Mendikbudrstek Perlu Turun Tangan Selesaikan Konflik SBM ITB

Mendikbudristek sebagai anggota MWA perlu menjembatani untuk mencari solusi.

Republika/Rakhmawaty La'lang
Ketua DPP PDIP Andreas Hugo Pareira mengatakan, Mendikbudristek harus turun tangan menyelesaikan konflik antara SBM ITB dan ITB.
Rep: Febrianto Adi Saputro Red: Agus Yulianto

REPUBLIKA.CO.ID, JAKARTA -- Anggota Komisi X DPR RI Andreas Hugo Pareira menyikapi, perseteruan antara Forum Dosen Sekolah Bisnis Manajemen Institut Teknologi Bandung (SBM ITB) dan rektor ITB akibat dicabutnya status Swakelola SBM ITB. Dia meminta, Mendikbudristek turun tangan selesaikan konflik tersebut.

● ● ● ● ●

→ Kerjakan berikut ini
a) Tulis ulang persis bagian berita soal konflik SBM ITB, mulai dari "Rep: Febrianto Adi" dan terus sampai "selesaikan konflik tersebut.".
b) Berdasarkan berita soal konflik SBM ITB, apakah pernyataan berikut sesuai? Jawab ya atau tidak untuk masing-masing, disertai kutipan kata-kata dari berita yang menentukan jawabannya.
(i) Andreas Hugo Pareira adalah anggota Komisi X DPR RI.
(ii) Perseteruan itu muncul karena status Swakelola SBM ITB diberikan kembali.
(iii) Mendikbudristek termasuk anggota MWA.

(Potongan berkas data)
● ● ● ● ●

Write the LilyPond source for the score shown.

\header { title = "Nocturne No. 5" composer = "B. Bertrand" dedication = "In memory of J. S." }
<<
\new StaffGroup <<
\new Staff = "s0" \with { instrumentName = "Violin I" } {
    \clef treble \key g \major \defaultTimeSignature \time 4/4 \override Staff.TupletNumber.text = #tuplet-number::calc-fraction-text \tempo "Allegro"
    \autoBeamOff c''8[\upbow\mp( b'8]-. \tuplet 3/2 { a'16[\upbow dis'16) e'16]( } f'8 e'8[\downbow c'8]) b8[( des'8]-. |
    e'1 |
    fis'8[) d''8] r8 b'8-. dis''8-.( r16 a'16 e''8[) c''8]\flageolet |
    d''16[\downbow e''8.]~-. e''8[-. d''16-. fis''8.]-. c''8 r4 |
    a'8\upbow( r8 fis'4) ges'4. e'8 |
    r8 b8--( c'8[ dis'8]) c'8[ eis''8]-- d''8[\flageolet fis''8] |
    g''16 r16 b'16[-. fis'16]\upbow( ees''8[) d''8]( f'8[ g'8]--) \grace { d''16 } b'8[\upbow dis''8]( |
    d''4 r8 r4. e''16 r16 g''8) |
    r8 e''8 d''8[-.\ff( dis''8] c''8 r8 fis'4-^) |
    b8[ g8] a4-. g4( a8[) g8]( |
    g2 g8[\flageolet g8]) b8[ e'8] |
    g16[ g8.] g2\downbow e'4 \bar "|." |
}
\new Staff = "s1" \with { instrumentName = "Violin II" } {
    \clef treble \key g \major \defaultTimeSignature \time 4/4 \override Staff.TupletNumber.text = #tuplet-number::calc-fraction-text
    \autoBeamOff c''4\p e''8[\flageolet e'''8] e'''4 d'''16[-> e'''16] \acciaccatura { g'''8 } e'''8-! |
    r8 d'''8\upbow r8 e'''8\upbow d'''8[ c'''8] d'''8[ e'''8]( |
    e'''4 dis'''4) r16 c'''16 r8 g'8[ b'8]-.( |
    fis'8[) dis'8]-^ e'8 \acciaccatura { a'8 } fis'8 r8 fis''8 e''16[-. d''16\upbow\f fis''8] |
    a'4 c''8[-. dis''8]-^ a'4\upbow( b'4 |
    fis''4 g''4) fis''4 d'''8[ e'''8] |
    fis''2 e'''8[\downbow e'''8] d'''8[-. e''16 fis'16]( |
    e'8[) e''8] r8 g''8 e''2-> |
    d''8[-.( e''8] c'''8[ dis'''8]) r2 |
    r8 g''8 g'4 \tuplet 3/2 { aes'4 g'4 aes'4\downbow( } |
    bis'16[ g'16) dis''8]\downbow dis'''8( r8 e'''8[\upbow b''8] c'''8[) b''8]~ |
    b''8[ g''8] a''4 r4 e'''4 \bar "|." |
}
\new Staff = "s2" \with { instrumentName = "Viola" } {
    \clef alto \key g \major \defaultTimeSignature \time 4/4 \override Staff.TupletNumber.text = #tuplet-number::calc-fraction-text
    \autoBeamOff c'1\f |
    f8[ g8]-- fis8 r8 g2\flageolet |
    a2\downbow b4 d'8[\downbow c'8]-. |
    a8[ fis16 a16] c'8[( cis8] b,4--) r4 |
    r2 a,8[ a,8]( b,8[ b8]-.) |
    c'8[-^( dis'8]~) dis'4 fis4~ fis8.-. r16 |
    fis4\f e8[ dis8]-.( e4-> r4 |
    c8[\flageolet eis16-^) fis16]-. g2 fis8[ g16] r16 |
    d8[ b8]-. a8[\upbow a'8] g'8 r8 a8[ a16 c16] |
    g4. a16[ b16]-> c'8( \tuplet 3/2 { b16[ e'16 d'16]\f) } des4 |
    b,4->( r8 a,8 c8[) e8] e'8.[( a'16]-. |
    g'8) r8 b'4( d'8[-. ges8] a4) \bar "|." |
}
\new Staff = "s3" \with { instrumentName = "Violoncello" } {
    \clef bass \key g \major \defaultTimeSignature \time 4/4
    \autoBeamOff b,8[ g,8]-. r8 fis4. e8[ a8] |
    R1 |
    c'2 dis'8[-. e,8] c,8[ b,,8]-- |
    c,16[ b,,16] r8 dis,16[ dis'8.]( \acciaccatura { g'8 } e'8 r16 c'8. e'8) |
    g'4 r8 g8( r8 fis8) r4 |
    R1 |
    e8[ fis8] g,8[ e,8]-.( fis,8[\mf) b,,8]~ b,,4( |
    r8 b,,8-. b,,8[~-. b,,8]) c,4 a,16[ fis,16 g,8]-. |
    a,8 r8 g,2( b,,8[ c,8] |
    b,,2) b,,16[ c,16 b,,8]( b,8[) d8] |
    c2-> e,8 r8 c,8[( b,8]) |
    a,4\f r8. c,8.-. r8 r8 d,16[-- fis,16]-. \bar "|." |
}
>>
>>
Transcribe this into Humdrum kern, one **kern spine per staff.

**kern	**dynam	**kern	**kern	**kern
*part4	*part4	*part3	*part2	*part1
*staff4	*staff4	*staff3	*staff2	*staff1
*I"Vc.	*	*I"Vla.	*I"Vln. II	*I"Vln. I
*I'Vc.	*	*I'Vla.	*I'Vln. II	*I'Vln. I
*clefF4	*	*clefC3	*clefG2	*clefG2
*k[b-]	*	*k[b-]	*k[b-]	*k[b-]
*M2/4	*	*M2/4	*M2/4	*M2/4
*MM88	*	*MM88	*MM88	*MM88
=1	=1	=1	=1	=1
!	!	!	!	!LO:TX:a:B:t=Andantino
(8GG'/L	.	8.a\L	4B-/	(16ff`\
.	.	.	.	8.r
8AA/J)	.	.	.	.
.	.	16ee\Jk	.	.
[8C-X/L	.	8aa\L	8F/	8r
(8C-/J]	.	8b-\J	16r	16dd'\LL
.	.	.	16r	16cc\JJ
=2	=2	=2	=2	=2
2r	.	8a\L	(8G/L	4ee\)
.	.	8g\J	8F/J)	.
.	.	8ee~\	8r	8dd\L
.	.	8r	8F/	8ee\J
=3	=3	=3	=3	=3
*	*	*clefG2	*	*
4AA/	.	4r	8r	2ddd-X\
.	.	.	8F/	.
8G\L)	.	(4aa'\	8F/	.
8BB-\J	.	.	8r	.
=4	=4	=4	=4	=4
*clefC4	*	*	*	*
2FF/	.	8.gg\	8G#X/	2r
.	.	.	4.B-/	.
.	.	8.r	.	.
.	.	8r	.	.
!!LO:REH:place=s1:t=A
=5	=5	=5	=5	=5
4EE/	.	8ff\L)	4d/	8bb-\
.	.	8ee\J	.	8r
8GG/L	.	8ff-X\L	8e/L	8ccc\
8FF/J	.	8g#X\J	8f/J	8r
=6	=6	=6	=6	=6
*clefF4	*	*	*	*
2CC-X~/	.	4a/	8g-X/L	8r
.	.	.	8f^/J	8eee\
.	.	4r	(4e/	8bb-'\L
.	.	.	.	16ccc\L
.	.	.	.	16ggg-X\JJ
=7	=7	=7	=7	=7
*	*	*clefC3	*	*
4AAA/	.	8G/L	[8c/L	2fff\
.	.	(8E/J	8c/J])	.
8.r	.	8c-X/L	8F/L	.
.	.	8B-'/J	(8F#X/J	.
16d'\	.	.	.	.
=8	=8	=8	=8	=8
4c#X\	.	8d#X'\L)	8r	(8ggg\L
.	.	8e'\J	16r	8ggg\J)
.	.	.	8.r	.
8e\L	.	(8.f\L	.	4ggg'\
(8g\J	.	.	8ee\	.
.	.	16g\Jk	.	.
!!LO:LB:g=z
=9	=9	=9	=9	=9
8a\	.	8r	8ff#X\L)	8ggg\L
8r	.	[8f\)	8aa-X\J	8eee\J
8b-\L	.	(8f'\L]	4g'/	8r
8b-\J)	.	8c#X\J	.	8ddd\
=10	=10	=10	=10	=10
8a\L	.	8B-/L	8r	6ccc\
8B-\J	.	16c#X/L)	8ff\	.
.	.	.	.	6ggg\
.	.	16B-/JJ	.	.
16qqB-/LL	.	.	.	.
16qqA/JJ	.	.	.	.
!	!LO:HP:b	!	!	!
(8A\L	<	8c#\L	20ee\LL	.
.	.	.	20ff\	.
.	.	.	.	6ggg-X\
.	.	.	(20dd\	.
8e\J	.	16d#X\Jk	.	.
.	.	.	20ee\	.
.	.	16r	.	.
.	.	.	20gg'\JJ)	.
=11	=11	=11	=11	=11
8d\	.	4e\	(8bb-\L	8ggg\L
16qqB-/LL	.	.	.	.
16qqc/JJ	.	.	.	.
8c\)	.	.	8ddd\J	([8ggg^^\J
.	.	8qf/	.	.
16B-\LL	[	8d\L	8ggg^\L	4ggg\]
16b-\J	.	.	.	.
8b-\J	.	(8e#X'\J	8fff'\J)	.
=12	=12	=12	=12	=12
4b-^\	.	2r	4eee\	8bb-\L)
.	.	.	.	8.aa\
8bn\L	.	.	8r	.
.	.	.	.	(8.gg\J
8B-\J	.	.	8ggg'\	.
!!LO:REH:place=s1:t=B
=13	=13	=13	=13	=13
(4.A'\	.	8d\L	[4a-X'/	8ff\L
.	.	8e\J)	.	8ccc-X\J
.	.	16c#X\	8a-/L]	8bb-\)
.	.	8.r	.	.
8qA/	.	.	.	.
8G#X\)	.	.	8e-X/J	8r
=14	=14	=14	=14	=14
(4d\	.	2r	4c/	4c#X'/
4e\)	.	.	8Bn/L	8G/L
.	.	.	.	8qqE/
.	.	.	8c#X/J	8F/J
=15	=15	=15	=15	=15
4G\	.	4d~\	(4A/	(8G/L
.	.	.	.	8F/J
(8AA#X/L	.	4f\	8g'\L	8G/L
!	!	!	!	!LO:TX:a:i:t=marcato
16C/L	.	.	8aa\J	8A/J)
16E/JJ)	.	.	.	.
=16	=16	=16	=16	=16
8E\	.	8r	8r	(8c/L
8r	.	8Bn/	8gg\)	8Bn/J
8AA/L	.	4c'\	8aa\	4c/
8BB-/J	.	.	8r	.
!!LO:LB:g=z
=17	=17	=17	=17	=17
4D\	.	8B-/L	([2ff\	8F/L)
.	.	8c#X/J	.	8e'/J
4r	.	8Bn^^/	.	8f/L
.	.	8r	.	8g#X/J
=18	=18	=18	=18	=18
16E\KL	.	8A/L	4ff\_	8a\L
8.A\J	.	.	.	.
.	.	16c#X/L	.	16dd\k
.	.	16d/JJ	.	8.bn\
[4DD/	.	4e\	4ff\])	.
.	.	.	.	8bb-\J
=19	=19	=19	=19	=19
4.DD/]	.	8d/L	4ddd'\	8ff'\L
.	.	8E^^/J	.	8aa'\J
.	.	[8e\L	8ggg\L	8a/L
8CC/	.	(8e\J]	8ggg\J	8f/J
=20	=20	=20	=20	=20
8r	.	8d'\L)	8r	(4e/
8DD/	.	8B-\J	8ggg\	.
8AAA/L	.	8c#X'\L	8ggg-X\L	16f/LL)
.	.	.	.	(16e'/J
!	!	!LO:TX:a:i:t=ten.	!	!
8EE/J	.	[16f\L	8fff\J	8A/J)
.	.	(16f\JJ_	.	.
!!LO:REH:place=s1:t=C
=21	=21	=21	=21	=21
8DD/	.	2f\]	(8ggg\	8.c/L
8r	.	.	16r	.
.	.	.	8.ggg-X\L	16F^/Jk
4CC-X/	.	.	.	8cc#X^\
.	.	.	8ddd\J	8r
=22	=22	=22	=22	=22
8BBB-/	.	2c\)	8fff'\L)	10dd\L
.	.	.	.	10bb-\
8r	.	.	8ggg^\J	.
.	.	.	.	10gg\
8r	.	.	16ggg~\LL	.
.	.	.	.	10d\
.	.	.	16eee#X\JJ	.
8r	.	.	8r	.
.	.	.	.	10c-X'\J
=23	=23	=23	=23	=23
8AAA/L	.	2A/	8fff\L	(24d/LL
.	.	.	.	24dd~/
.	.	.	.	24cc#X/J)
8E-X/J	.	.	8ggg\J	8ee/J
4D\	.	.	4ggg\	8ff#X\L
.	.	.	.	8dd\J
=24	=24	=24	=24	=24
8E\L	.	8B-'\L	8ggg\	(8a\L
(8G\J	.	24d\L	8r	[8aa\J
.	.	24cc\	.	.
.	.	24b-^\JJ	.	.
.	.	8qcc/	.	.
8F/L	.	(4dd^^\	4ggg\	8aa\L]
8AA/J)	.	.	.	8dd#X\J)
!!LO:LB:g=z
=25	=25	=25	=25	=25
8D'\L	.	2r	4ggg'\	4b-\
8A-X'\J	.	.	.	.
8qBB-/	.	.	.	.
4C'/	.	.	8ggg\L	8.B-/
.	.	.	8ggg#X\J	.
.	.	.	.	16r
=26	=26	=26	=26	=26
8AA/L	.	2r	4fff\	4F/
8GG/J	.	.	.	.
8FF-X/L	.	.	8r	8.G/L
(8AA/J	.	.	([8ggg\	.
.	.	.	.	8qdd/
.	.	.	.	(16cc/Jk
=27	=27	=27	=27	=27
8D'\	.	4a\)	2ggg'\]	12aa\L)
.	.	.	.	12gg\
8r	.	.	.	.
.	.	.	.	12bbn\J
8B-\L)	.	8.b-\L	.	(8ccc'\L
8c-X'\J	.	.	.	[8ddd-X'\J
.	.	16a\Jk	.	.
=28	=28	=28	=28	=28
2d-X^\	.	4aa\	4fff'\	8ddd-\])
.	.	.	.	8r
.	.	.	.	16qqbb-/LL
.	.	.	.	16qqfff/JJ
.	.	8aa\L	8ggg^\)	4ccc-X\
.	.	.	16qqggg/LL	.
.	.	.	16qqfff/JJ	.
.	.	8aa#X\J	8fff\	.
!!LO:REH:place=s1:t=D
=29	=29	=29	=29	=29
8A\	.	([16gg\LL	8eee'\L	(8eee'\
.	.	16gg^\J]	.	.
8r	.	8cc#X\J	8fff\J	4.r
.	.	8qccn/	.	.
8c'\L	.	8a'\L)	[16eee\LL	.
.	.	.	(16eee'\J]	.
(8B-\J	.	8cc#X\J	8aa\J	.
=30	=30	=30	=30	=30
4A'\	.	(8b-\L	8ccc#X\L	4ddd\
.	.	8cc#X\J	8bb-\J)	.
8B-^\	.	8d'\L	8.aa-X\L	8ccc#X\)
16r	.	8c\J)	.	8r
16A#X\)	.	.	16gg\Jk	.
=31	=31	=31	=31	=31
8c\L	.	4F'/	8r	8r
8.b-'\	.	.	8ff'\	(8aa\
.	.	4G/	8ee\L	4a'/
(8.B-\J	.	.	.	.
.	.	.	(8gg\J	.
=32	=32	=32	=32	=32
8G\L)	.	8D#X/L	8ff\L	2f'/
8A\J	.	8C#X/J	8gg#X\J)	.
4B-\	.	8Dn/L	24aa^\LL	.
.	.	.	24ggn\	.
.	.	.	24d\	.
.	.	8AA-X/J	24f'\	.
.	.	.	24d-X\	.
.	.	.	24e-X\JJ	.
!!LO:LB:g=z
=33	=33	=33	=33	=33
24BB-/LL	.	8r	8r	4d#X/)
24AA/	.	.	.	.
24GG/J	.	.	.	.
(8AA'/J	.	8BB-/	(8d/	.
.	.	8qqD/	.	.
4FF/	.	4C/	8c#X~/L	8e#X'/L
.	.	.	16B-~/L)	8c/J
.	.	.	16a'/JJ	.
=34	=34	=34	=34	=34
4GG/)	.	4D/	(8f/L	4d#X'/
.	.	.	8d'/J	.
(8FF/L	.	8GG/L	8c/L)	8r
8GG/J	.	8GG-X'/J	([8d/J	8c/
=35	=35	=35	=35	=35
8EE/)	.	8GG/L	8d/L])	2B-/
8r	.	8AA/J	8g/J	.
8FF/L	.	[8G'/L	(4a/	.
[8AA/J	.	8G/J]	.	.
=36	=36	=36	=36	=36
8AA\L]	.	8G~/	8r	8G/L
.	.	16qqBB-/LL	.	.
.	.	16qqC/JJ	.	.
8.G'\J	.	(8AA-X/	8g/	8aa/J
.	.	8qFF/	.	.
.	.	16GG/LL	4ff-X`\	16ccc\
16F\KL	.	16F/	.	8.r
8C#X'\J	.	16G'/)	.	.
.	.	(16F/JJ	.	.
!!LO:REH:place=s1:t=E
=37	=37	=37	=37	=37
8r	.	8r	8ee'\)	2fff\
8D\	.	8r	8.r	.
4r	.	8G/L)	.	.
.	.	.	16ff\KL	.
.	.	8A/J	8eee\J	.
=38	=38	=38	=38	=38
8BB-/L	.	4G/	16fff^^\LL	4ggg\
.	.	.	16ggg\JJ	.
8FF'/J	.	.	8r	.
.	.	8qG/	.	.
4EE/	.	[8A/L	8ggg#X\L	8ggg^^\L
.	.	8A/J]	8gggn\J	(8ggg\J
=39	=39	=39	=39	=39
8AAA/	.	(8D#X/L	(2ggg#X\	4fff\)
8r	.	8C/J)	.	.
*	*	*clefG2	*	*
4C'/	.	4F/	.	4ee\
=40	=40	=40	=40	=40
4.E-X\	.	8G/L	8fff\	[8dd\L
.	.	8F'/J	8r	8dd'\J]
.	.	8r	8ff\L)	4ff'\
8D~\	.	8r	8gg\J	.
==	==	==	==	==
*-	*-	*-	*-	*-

● ● ● ● ●

→ Hasil yang diharapkan
a)
Rep: Febrianto Adi Saputro Red: Agus Yulianto

REPUBLIKA.CO.ID, JAKARTA -- Anggota Komisi X DPR RI Andreas Hugo Pareira menyikapi, perseteruan antara Forum Dosen Sekolah Bisnis Manajemen Institut Teknologi Bandung (SBM ITB) dan rektor ITB akibat dicabutnya status Swakelola SBM ITB. Dia meminta, Mendikbudristek turun tangan selesaikan konflik tersebut.

b)
(i) Ya: "Anggota Komisi X DPR RI Andreas Hugo Pareira"
(ii) Tidak: "akibat dicabutnya status Swakelola SBM ITB"
(iii) Ya: "Mendikbudristek sebagai anggota MWA"